The 2017 season also saw Erik Neander take over as general manager from Matthew Silverman, and he would continue the Rays' strategy of aggressive trade moves. Heading into 2018, the Rays traded Evan Longoria, long considered a franchise player, to the Giants, and starter Jake Odorizzi to the Twins. More trades would come as the season went on, as Matt Andriese was dealt to Arizona; Archer was traded to the Pittsburgh Pirates for pitcher Tyler Glasnow, outfielder Austin Meadows, and prospect Shane Baz. Despite the departure of much of their existing rotation, Glasnow and Blake Snell anchored the teams pitching staff; Snell, who led all AL pitchers in wins (21) and ERA (1.89), won the franchise's second Cy Young Award. The team also pioneered the concept of the "opener," by which the pitcher who begins the game only pitches an inning or two before being relieved by the "bulk man" who often pitches into the late innings. Though criticized by some baseball traditionalists, the innovative strategy helped the Rays finish the year with the second-best team ERA in the American League. Though the Rays won 90 games in 2018, they did not qualify for the playoffs.

Cash led the Rays to his first postseason in 2019, building off an impressive 19–9 start to win 96 games. The pitching staff, anchored by starters Glasnow, Snell, and veteran Charlie Morton as well as relievers Nick Anderson and Diego Castillo, led the American League with a 3.65 ERA. They defeated Oakland in the 2019 AL Wild Card Game, but they were defeated by the Houston Astros in a five-game ALDS.

Despite the postseason defeat, the Rays retained much of their core going into the 2020 season, which had been shortened to 60 games as a result of the COVID-19 pandemic. Despite a 5–7 start, the Rays rebounded to win 35 of their last 48 games, thanks to the rotation, the bullpen (Anderson, Castillo, and Pete Fairbanks), and an offensive breakout from Brandon Lowe. At the end of the regular season, the team posted an AL-best 40–20 record, winning its first divisional title since 2011 and again advancing to the postseason.

The Rays went on to defeat the Yankees in the five-game ALDS, thanks to Mike Brosseau's go-ahead eighth inning home run off Yankees pitcher Aroldis Chapman; during the regular season, Chapman had instigated a bench-clearing altercation by throwing over Brosseau's head. The postseason was dominated by Randy Arozarena, who set new records for postseason home runs (10), hits by a rookie and by any player in a single postseason (29), and total bases (64). In a rematch of 2019, the Rays defeated the Astros in the seven-game ALCS, and went on to meet the Dodgers in the World Series. The Rays won Game 4 of the series in near-miraculous fashion; down 6–7, with two outs in the bottom of the ninth and down in the count 1–2, Brett Phillips singled off LA closer Kenley Jansen for his first career postseason hit, scoring Kiermaier to tie the game, and Arozarena to score the winning run and tie the series at two. Despite the heroics, the Rays lost the next two games to the Dodgers and were defeated in their second bid for a World Series.

Data extracts:
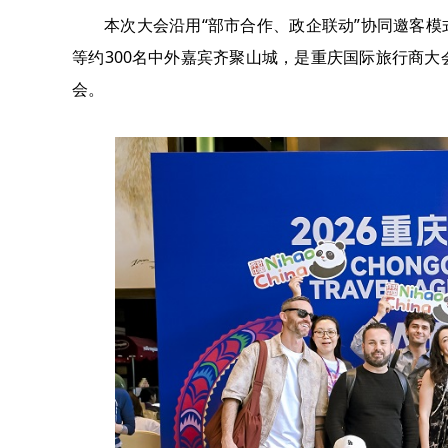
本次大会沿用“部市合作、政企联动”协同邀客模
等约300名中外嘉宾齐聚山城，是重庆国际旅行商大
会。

* * *

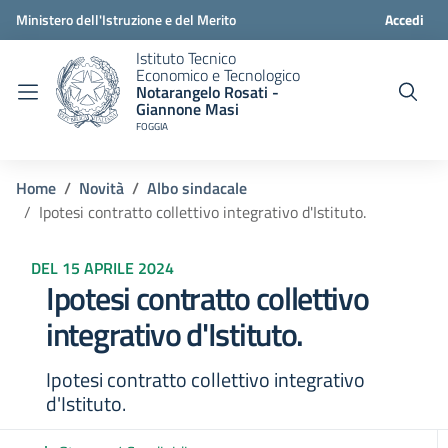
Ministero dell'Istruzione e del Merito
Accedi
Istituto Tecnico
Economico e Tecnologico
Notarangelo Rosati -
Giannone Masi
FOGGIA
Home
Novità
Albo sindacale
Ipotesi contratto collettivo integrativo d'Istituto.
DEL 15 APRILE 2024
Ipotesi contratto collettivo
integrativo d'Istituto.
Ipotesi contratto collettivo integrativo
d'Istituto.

Problem 1:
In the passage on the Rays, who replaced Matthew Silverman as general manager?
Problem 2:
Pick up the passage on the Rays after its final sentence and keep it going.
The items have no connection to the passage on the Rays.

Result 1:
Erik Neander

Result 2:
In the offseason, the Rays unloaded much of their pitching core; Morton was lost to free agency and Snell was traded to the San Diego Padres. The roster would change even more after opening day; Willy Adames was traded to the Milwaukee Brewers and Glasnow underwent Tommy John surgery that would place him on the injured list through 2022. Nevertheless, the team welcomed many rookies, including starting pitchers Shane McClanahan (who had debuted in the 2020 postseason) and Luis Patiño (acquired in the Snell trade), as well as baseball's No. 1 prospect Wander Franco. Filling Adames' role at shortstop, Franco quickly established himself in the lineup; he managed to reach base safely in 40 consecutive games, tying Frank Robinson's record for players under 21 years old. The Rays finished the season with a record of 100–62, the third-best record in baseball, and won the AL East for the second consecutive year. However, the team were eliminated by Boston in the ALDS in four games.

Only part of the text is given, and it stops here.